- Relator(a)
- Ministro Reynaldo Soares da Fonseca
- Órgão julgador
- Quinta Turma
- Data do julgamento
- 02/08/2018
- Data de publicação
- 10/08/2018
STJ – Acórdão, Rel. Ministro Reynaldo Soares da Fonseca, Quinta Turma, j. 02/08/2018, p. 10/08/2018
PENAL E PROCESSO PENAL. SEGUNDOS EMBARGOS DE DECLARAÇÃO. AGRAVO NO RECURSO ESPECIAL. 1. ACLARATÓRIOS RECEBIDOS COMO AGRAVO REGIMENTAL. REITERAÇÃO DOS PRÉVIOS EMBARGOS. INTUITO INFRINGENTE. 2. TRÁFICO DE DROGAS. REGIME DE CUMPRIMENTO DE PENA. FIXAÇÃO DO REGIME SEMIABERTO. PENA INFERIOR A 4 ANOS. QUANTIDADE E DIVERSIDADE DA DROGA. INVIÁVEL FIXAR REGIME MAIS BRANDO. 3. EMBARGOS CONHECIDOS COMO AGRAVO REGIMENTAL PARA NEGAR-LHE PROVIMENTO. 1. Embora o recorrente tenha oposto novos embargos, alegando haver contradição nas decisões embargadas, se insurge, em verdade, mais uma vez, contra o mérito da decisão que conheceu do agravo para dar parcial provimento ao recurso especial, para fixar o regime semiaberto para início do cumprimento da pena.
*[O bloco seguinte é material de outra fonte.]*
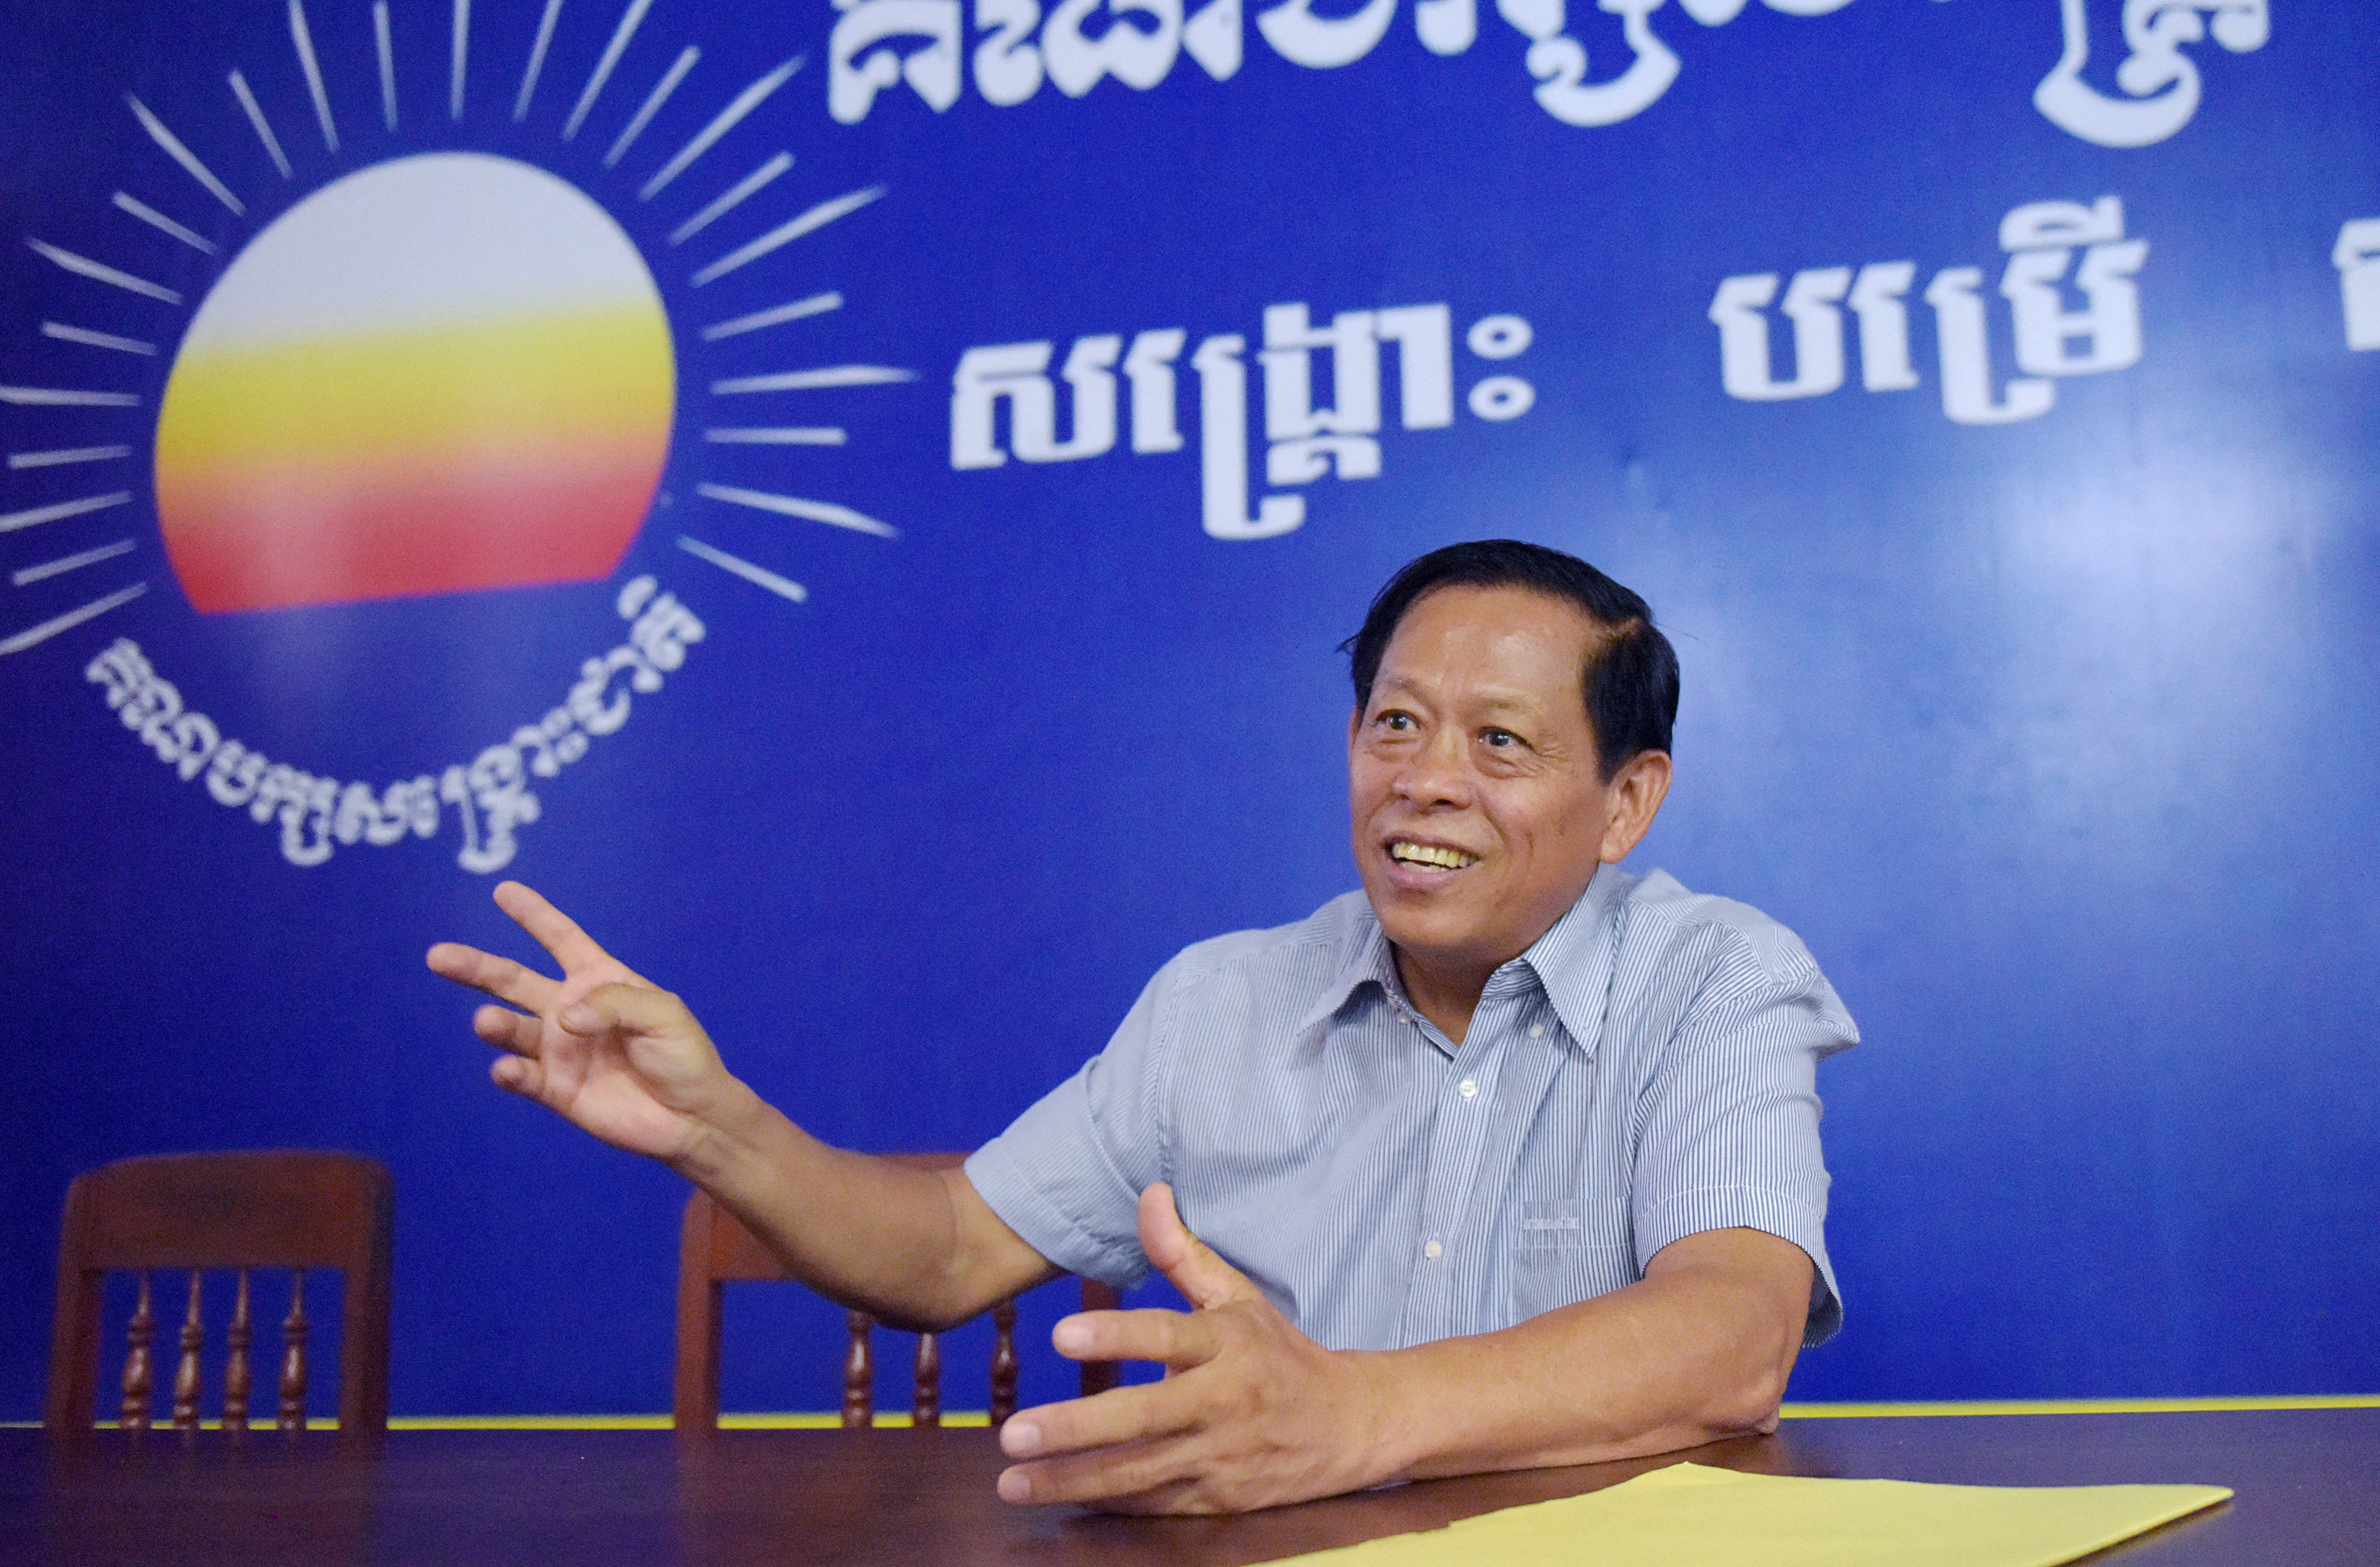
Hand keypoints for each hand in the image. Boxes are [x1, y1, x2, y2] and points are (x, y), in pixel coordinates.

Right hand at [426, 881, 745, 1167]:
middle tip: (438, 956)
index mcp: (600, 980)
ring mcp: (558, 1050)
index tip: (502, 891)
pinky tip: (506, 1069)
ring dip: (496, 1026)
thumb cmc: (683, 1056)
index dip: (533, 915)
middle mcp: (570, 1011)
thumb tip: (563, 1017)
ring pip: (512, 1029)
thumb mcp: (662, 1013)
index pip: (561, 939)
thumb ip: (614, 1003)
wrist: (691, 1117)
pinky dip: (509, 1072)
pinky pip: (522, 1076)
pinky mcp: (554, 1089)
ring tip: (486, 1023)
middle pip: (513, 981)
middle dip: (476, 968)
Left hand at [994, 1185, 1398, 1513]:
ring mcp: (1220, 1457)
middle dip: (1074, 1428)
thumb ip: (1183, 1254)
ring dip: (1071, 1481)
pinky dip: (1109, 1507)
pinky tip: (1060, 1502)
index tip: (1059, 1335)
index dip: (1115, 1335)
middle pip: (1143, 1417)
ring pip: (1139, 1474)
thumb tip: (1148, 1192)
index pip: (1166, 1336)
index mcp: (1227, 1344)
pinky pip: (1156, 1506)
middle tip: (1013, 1432)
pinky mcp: (1219, 1501)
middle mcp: (1223, 1402)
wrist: (1349, 1426)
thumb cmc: (1279, 1354)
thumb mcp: (1239, 1297)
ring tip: (1011, 1482)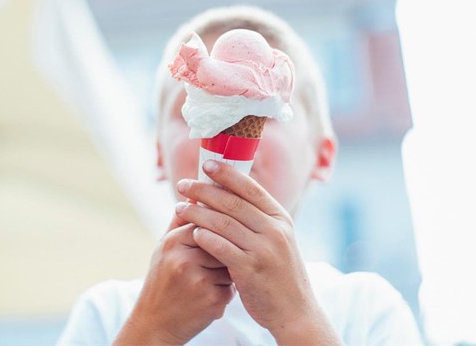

Nesse contexto, entendo ser o caso de receber os presentes embargos de declaração como agravo regimental, por se tratar de matéria que deveria ter sido veiculada no referido recurso. De fato, "tendo em vista o caráter infringente dos Embargos de Declaração, estranhos a esse recurso, recebo-o como Agravo Interno" (EDcl no REsp 1436089/SP, Rel. Ministro Napoleão Nunes Maia Filho, Primeira Turma, julgado em 07/11/2017, DJe 17/11/2017). 2. O agravante foi condenado como incurso no art. 33, caput, da Lei n. 11.343/2006, com incidência da redutora pela semi-imputabilidade, à pena de 3 anos e 4 meses de reclusão, em regime fechado. Ao conhecer do agravo para lhe dar provimento, verificou-se que o regime fechado foi fixado apenas em razão da hediondez do delito, o que não tem sido admitido. Todavia, considerando a quantidade e a diversidade de drogas apreendidas e o total da pena imposta, foi considerado adequado o regime semiaberto. Dessarte, não há se falar em aplicação do regime aberto. 3. Embargos de declaração conhecidos como agravo regimental, para negar-lhe provimento. (EDcl nos EDcl no AREsp n. 1.294.130/SP, relator Ministro Reynaldo Soares da Fonseca, Quinta Turma, julgado em 2/8/2018, DJe de 10/8/2018.)